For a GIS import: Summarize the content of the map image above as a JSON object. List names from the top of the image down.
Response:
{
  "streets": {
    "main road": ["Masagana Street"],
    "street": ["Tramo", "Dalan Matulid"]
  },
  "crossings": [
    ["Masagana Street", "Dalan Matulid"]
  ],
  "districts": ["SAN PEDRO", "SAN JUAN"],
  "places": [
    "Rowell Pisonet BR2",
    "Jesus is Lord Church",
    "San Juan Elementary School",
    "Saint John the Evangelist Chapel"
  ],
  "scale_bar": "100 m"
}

▶ [Aim of the exercise]
Write every entry out again, exactly as it stands.

▶ [Output for this task]
For a GIS import: Summarize the content of the map image above as a JSON object. List names from the top of the image down.
Response:
{
  "streets": {
    "main road": ["Masagana Street"],
    "street": ["Tramo", "Dalan Matulid"]
  },
  "crossings": [
    ["Masagana Street", "Dalan Matulid"]
  ],
  "districts": ["SAN PEDRO", "SAN JUAN"],
  "places": [
    "Rowell Pisonet BR2",
    "Jesus is Lord Church",
    "San Juan Elementary School",
    "Saint John the Evangelist Chapel"
  ],
  "scale_bar": "100 m"
}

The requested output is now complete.